Als aber Meister Pamphilio seine Erzählung beendet hatte, ging Donna Micaela zu ihm hin und bat ihn, ihr zu helfen. Und es wurde ihm sehr schwer, ihr eine abschlägige Antwort zu geben, weil ihre Augen gar so innig flehten. Aber Donna Concetta kam ihm zu Hilfe.
»Meister Pamphilio«, sagte sie, »erzählt Donna Micaela von Guglielmo dem Bösen.«
Und Meister Pamphilio erzählte.
»Donna Micaela«, sagte er, »wißt Ihr, daß es auf Sizilien einmal einen König gab, der Guglielmo der Böse hieß? Er war so habgierig, daß er seinen Untertanen ihr ganzes Geld wegnahm. Und dann befahl er, daß jeder, der noch eine goldene Münze besitze, sie ihm ausliefern müsse. Und er war so streng und so grausam, daß ihm jedermann gehorchte.
Und seht, Donna Micaela, nun wollte Guglielmo der Böse herausbringen, ob noch irgend jemand Goldmünzen versteckt habe. Deshalb schickte er einen seiner Diener mit einem schönen Pferd auf den Korso nach Palermo. Dort bot der Mann das Pferd aus und rief sehr laut: ›Mein Pferd für eine Goldmünze, für eine einzige Goldmünze!‹ Aber niemand konnte das Pferd kaufen.
Es war jedoch ein sehr schönes Pferd, und ein junger Herr in Palermo, der Herzog Montefiascone, war ganz hingerissen davon. ›Ich werde nie wieder froh werden, wenn ich das Pferd nicht kaufen kann‹, sagte er zu seinem Hofmeister. ›Signor Duca‹, erwiderte der Hofmeister, ›ich kann Euch sagen, wo Ihr eine Goldmünze finden könnt. Als Euer Herr Vater starb und zu den Kapuzinern gebracht wurde, legte ich ihm nach altem Brauch eine Goldmünze in den Mund. Diese könntet Ihr ja nehmen, Signor.‹ Denn Ihr müßt wissen, Donna Micaela, daß man in Palermo seine Toten nicht in die Erde legt. Man bringt sie ins Kapuzinerkloster, und die Mönche hängen sie in ihren Grabkammern auf. Ach, wie viele hängen in diesen Räumen! Damen in Gewändern aus starrer Seide oder aus Silberflor, hohe Herren mit Röcken, auf denen Orden glänzen, und viele, viele Priester mit dem Ornat über dem Skelett und dem Käppchen auf dem Totenschädel!
Der junge Herzog befolgte den Rat. Er begab sich ins Kapuzinerkloster, nahm die Goldmünze aus dem Munde seines Vaters und kaufte das Pferd dafür.
Aber nun versteht Ihr wohl gleich, daß der König seinen Diener mit dem Pferd nur ausgesandt hatte, um herauszubringen, wer noch Goldmünzen habe. Deshalb wurde der Herzog vor den König geführt.

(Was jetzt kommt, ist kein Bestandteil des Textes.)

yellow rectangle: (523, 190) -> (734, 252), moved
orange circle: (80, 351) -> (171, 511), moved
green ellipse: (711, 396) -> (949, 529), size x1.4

›Wie kommt es, daß noch eine Goldmünze in deinem Besitz ist?‹ sagte Guglielmo der Böse.
›Sire, sie gehörte nicht mir, sondern meinem Vater.‹ Und der Herzog erzählte, wo er die Münze genommen hatte.
›Das ist wahr‹, sagte der König. ›Ich hatte vergessen, daß die Toten auch Geld haben.‹ Er schickte seine Diener zu den Kapuzinern und ließ alle Münzen, die die Toten im Mund hatten, holen.«
Damit schloß der alte Meister Pamphilio seine Erzählung. Und nun wandte sich Donna Concetta mit zornsprühenden Augen gegen Donna Micaela.

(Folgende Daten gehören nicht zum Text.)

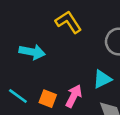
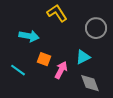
orange square: (48, 99) -> (44, 59), moved

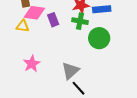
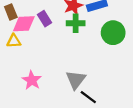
purple rectangle: (53, 20) -> (45, 19), moved
green circle: (99, 38) -> (113, 33), moved

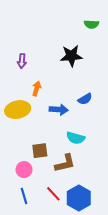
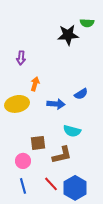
black star: (71, 56) -> (68, 35), moved

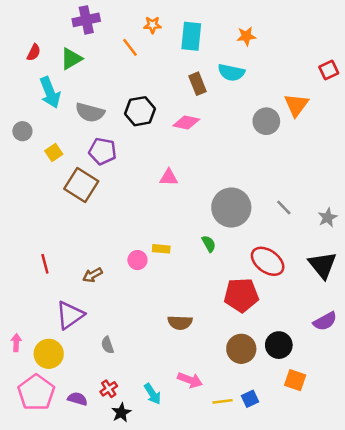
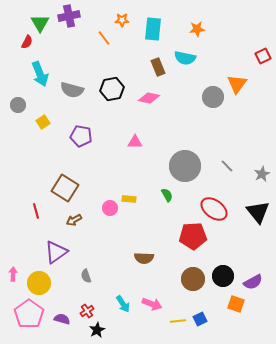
green triangle: (71, 59) -> (40, 23), moved, turned -30
purple pentagon: (102, 151) -> (81, 136), moved
brown square: (81, 185) -> (65, 188), moved
purple semicircle: (325, 321) -> (253, 282), moved
cyan arrow: (152, 394) -> (123, 304), moved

»Ihr seid es, Ihr geht mit dem Pferd herum«, sagte sie.
»Ich ... Ich?«
»Ja, Ihr, Donna Micaela. Nun wird die Regierung sagen: ›Man baut eine Eisenbahn in Diamante. Man ist also dort noch reich.‹ Und dann wird man unsere Steuern erhöhen. Und Gott weiß, daß wir schon unsere jetzigen Steuern nicht bezahlen können, selbst wenn wir hingehen und unsere Vorfahren ausplündern wollten.«
Donna Micaela versuchte sie zu beruhigen.

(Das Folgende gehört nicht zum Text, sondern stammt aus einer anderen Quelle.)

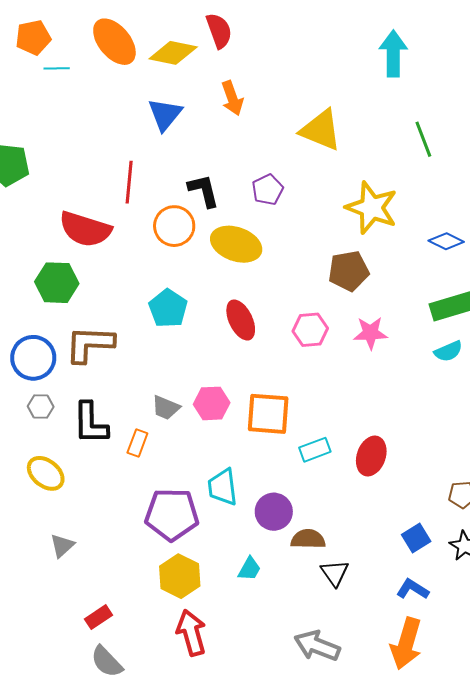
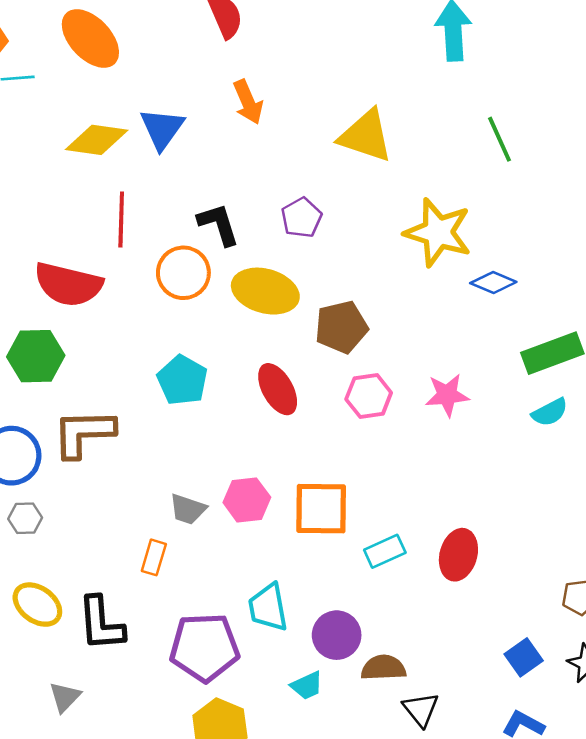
yellow diamond: (173, 53) -> (97, 140), moved
blue diamond: (446, 241) -> (493, 283), moved
brown pentagon: (349, 271) -> (341, 327), moved
black L-shape: (90, 423) -> (101, 624), moved
cyan trapezoid: (249, 569) -> (307, 686), moved, turned 40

»Man hat Euch ausgesandt, um zu erfahren, ob wir noch Geld haben, Ihr seid ein Spion der Reichen. Ihr steht im Bunde mit der Regierung. Die Blutsauger in Rom haben Euch bestochen.«
Donna Micaela wandte sich von ihr ab.
»Ich kam, um mit Euch zu reden, Meister Pamphilio«, sagte sie zu dem Alten.
»Aber ich antworte Euch«, fiel Donna Concetta ein, »denn das ist eine widerwärtige Sache, und die muß ich erledigen. Ich weiß, was der Frau eines großen Mannes zukommt. Ich weiß, was sich für die Frau eines großen Mannes gehört, Donna Micaela.«
Donna Concetta verstummte, denn die feine Dame sah sie mit einem Blick an, aus dem so viel neidisches Verlangen sprach, daß sie ihr ganz leid tat. Lieber Gott, es war freilich auch ein Unterschied zwischen einem Mann wie Don Ferrante und Meister Pamphilio!